We consider those network architectures found lower in the lattice of figure 4*a* to be of higher modularity because each corresponds to the increasing restriction from placing constraints on higher- to placing constraints on lower- order correlations among variables. Figure 4*b* top corresponds to the least modular network architecture because constraints are placed upon correlations among all three variables. Figure 4*b* middle exhibits an elevated degree of modularity because constraints are placed upon correlations among pairs of variables. Similarly, figure 4*b* bottom is even more modular because constraints are placed upon each variable individually.

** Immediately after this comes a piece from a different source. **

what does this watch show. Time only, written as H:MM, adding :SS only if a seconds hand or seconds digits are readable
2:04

Each of the network architectures in figure 4*a* can be associated to a pair of spaces of probability distributions over network–network state maps. These correspond to the spaces of globally, 𝕄(𝒢), and locally, 𝕃(𝒢), consistent distributions described in §5 and electronic supplementary material, §S5. Figure 4*c* schematically depicts the relationships among the probability distributions associated to the corresponding architectures and network–network state maps in figure 4*b*. For figure 4*c*(i), 𝕄(𝒢) = 𝕃(𝒢). The inconsistency noted in the previous section between the architectures figure 4*b*(i) and (ii) is a result of the differing geometries in figure 4*c*(ii). There, the smaller darker grey region, 𝕄(𝒢), defined by the inequalities expressed in equations (6.2) and (6.5) corresponds to the space of probability distributions defined over all possible network–network state maps associated to the network architecture in figure 4*b*(ii). Similarly, the lighter grey region defined by equation (6.3) alone corresponds to 𝕃(𝒢) for figure 4*b*(ii) and thus 𝕄(𝒢) < 𝕃(𝒢) in the latter case.

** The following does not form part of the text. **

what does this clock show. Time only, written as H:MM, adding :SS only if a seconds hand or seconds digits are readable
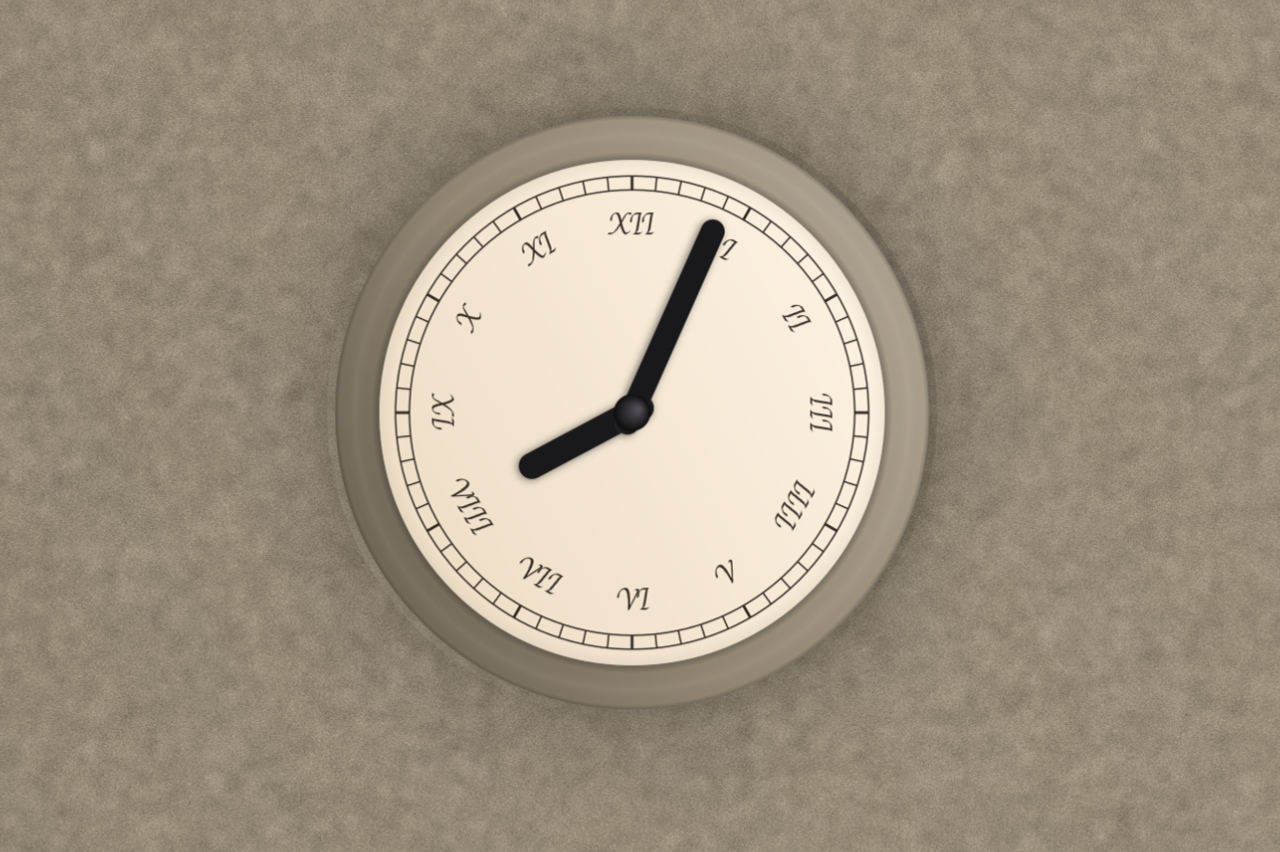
8:04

## 9. Naive likelihood of sampling unsatisfiable constraints

Relationships between spaces of potential constraints placed upon patterns of network states like that of figure 4*c*(ii) occur for all network architectures defined over any number of variables so long as there exists at least one cycle in the corresponding network architecture, §7. For the case of three variables, there is only one class of graphs containing a cycle, which is that of figure 4*b*(ii). For the case of four variables, there are nine different classes of hypergraphs containing cycles and these nine classes can be split into two groups depending upon whether or not the edges of the graphs are each restricted to represent correlations among only two variables. Electronic supplementary material, figure S5, shows the components of the analogous lattice to that of figure 4*a* as well as these different classes of network architectures on four variables having cycles.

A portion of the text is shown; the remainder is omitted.